Eu estava sentada numa banqueta de uns 27 anos, no quarto abafado. Tantas coisas a fazer - pensava, e o ponteiro nunca falha. Entre um blues e outro - Blues For Mama de Nina Simone ou Just Another Twelve Bar de Pink Floyd - imaginava como Fante pôde captar toda aquela vida que queria correr em Bandini. Vida que inquieta a gente quando lê.

"Era um hábito, ajoelhar. Sentei-me.
Melhor ajoelhar, pois a pontada aguda nos joelhos era uma distração da terrível quietude. Uma prece. Certo, uma prece: por motivos sentimentais. Deus Todo Poderoso, lamento ser agora um ateu, mas o Senhor leu Nietzsche? Ah, que livro! Deus Todo Poderoso, vou jogar limpo nesta questão: vou Lhe fazer uma proposta: Faça de mim um grande escritor e eu voltarei à Igreja. E Lhe peço, caro Deus, mais um favor: faça minha mãe feliz. Não me importo com o Velho; ele tem seu vinho e sua saúde, mas minha mãe se preocupa tanto. Amém."

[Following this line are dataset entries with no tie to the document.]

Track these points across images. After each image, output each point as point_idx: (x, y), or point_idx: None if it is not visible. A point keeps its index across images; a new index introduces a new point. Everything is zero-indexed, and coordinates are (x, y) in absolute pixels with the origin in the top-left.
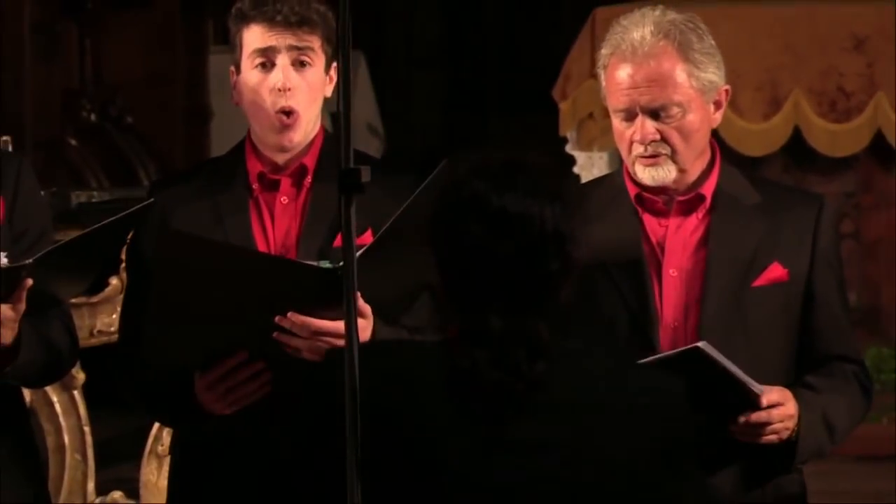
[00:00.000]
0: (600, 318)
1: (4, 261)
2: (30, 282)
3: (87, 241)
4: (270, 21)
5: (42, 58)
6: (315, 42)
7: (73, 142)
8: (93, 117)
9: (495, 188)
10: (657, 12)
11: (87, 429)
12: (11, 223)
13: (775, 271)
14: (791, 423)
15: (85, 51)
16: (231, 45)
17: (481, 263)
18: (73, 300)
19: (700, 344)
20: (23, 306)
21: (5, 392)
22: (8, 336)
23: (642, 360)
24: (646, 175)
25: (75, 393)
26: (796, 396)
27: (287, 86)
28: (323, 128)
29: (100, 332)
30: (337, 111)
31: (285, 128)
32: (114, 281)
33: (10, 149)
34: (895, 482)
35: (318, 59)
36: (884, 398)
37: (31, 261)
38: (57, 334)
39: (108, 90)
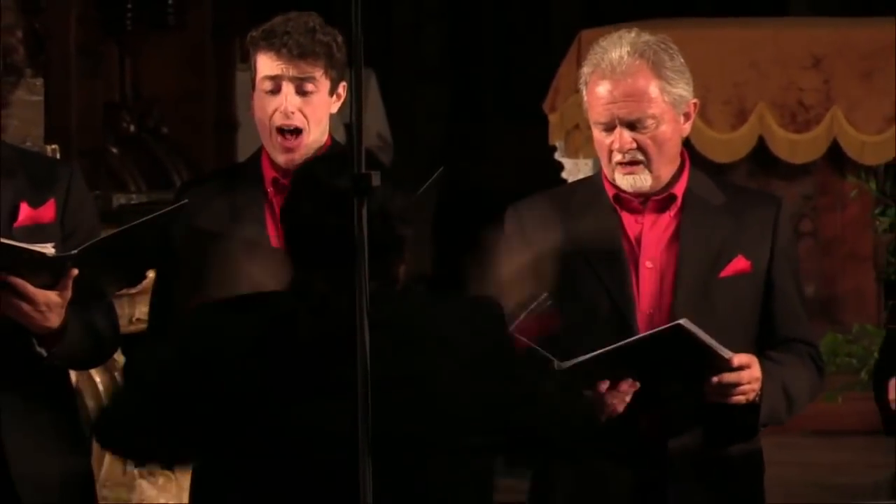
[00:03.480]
0: (584, 305)
1: (52, 251)
2: (75, 271)
3: (126, 236)
4: (277, 52)
5: (86, 75)
6: (317, 71)
7: (115, 150)
8: (132, 128)
9: (329, 172)
10: (632, 34)
11: None
12: (63, 223)
13: (739, 263)
14: (757, 385)
15: (125, 69)
16: (248, 63)
17: (311, 233)
18: None
19: (682, 321)
20: (69, 293)
21: (54, 374)
22: (55, 320)
23: (633, 338)
24: (625, 183)
25: (116, 374)
26: (760, 365)
27: (290, 110)
28: (331, 138)
29: (138, 319)
30: (350, 122)
31: (287, 150)
32: (151, 274)
33: (57, 156)
34: (850, 454)
35: (322, 86)
36: (839, 379)
37: (76, 251)
38: (100, 321)
39: (145, 104)
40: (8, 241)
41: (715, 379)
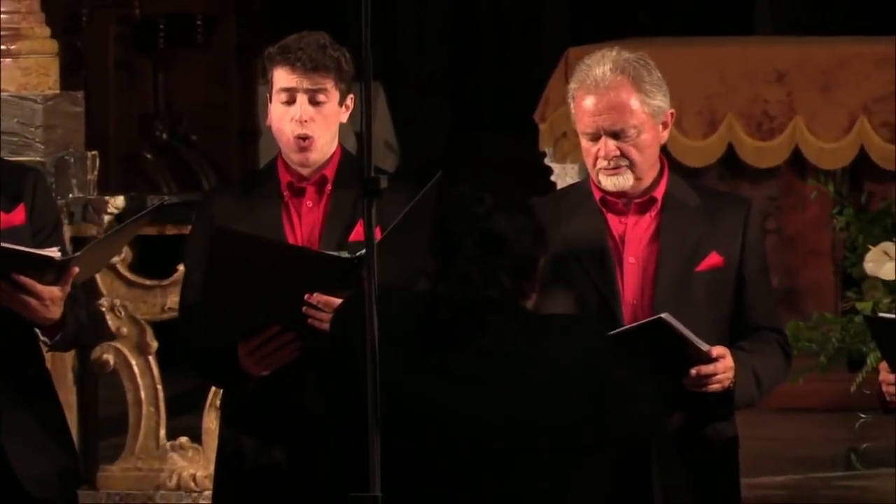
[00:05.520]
0: (574, 297)
1: (58, 255)
2: (76, 270)
3: (116, 237)
4: (292, 66)
5: (123, 88)
6: (328, 83)
7: (149, 156)
8: (164, 136)
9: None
10: (614, 53)
11: (159, 387)
12: (31, 222)
13: (713, 259)
14: (731, 374)
15: (158, 82)
16: (266, 79)
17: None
18: (148, 283)
19: (663, 315)
20: (69, 288)
21: (37, 374)
22: (57, 312)
23: (619, 329)
24: (608, 183)
25: (150, 358)
26: (732, 354)
27: (304, 118)
28: (341, 145)
29: (169, 308)
30: (360, 131)
31: (302, 150)
32: (181, 267)
33: (97, 161)
34: (810, 429)
35: (332, 96)
36: (800, 362)
37: (79, 254)
38: (79, 309)
39: (176, 114)
40: (18, 248)
41: (693, 371)
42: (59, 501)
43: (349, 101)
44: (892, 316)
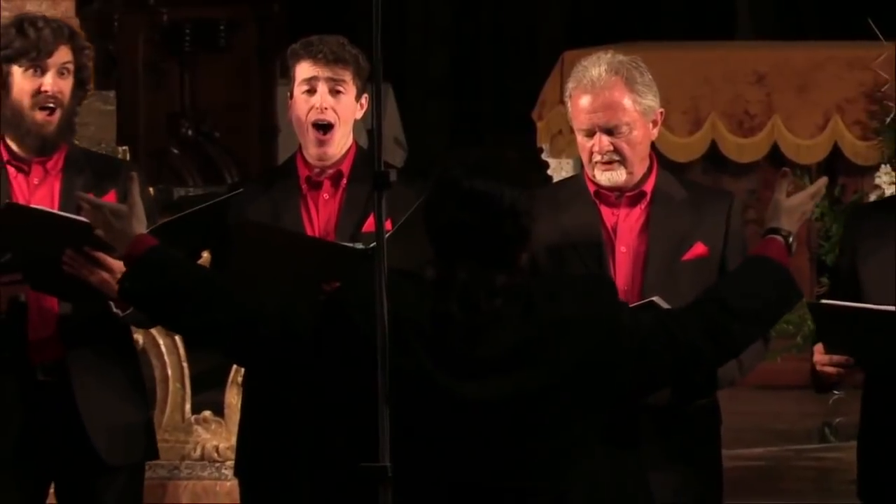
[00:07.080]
0: None
1: None
2: None
3: (186, 219)
4: (314, 58)
5: (151, 88)
6: (347, 76)
7: (175, 151)
8: (190, 133)
9: (467, 174)
10: (609, 55)
11: (185, 364)
12: None
13: (698, 249)
14: None
15: (184, 83)
16: (287, 77)
17: (453, 228)
18: None
19: (654, 298)
20: None
21: (120, 335)
22: None
23: None
24: (603, 178)
25: (176, 338)
26: None
27: (324, 106)
28: (355, 142)
29: None
30: (371, 128)
31: (321, 143)
32: (206, 254)
33: (128, 157)
34: (786, 405)
35: (350, 90)
36: (778, 342)
37: (148, 231)
38: None
39: (201, 113)
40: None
41: None
42: (127, 470)
43: (364, 100)
44: (830, 301)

"Eu não sabia. Falei algo sobre temperamentos, mas ela sacudiu a cabeça e cruzou os joelhos, e uma sensação de suas belas coxas sendo alçadas ficou marcada na minha mente, uma sensação densa e sufocante, desejo quente e luxuriante de tomá-las em minhas mãos. Cada movimento que ela fazia, o suave giro do pescoço, os grandes seios inflando-se debaixo do guarda-pó, as belas mãos sobre a cama, os dedos estendidos. Estas coisas me perturbavam, um peso doce e dolorido me arrastando para um estupor."

Tem uma coisa nesse blues com Fante. Tem uma coisa nesse Arturo Bandini, que mexe comigo. Calma! Não sexualmente falando, não. Por favor... O espírito dele me incomoda. Não é esta a palavra. Eu gosto dele. Gosto. Mas ele é mole demais!
Ainda assim eu gosto, mas queria dar umas bofetadas nele pra ver se acorda.



*Trechos dos capítulos II e XIV de Pergunte ao Pó, John Fante.